## DATASET RECORDS
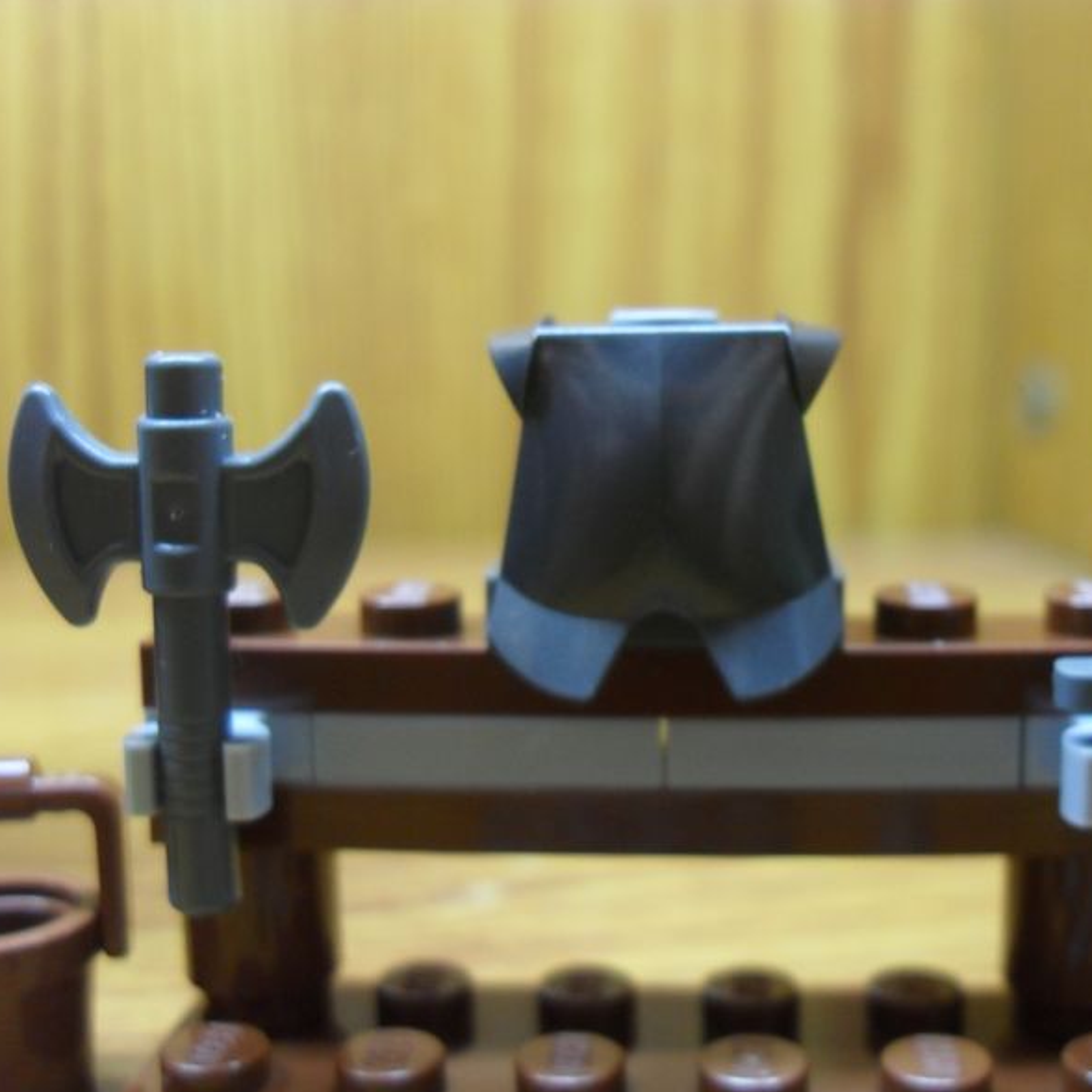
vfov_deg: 40.0
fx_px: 1499
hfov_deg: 39.8
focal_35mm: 42
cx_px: 673
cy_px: 551
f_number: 2.8
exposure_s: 1/10
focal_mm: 6.2
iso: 200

## TASK DESCRIPTION
Everything in the material except the pictures should be restated word for word.

## ANSWER BOX
vfov_deg: 40.0
fx_px: 1499
hfov_deg: 39.8
focal_35mm: 42
cx_px: 673
cy_px: 551
f_number: 2.8
exposure_s: 1/10
focal_mm: 6.2
iso: 200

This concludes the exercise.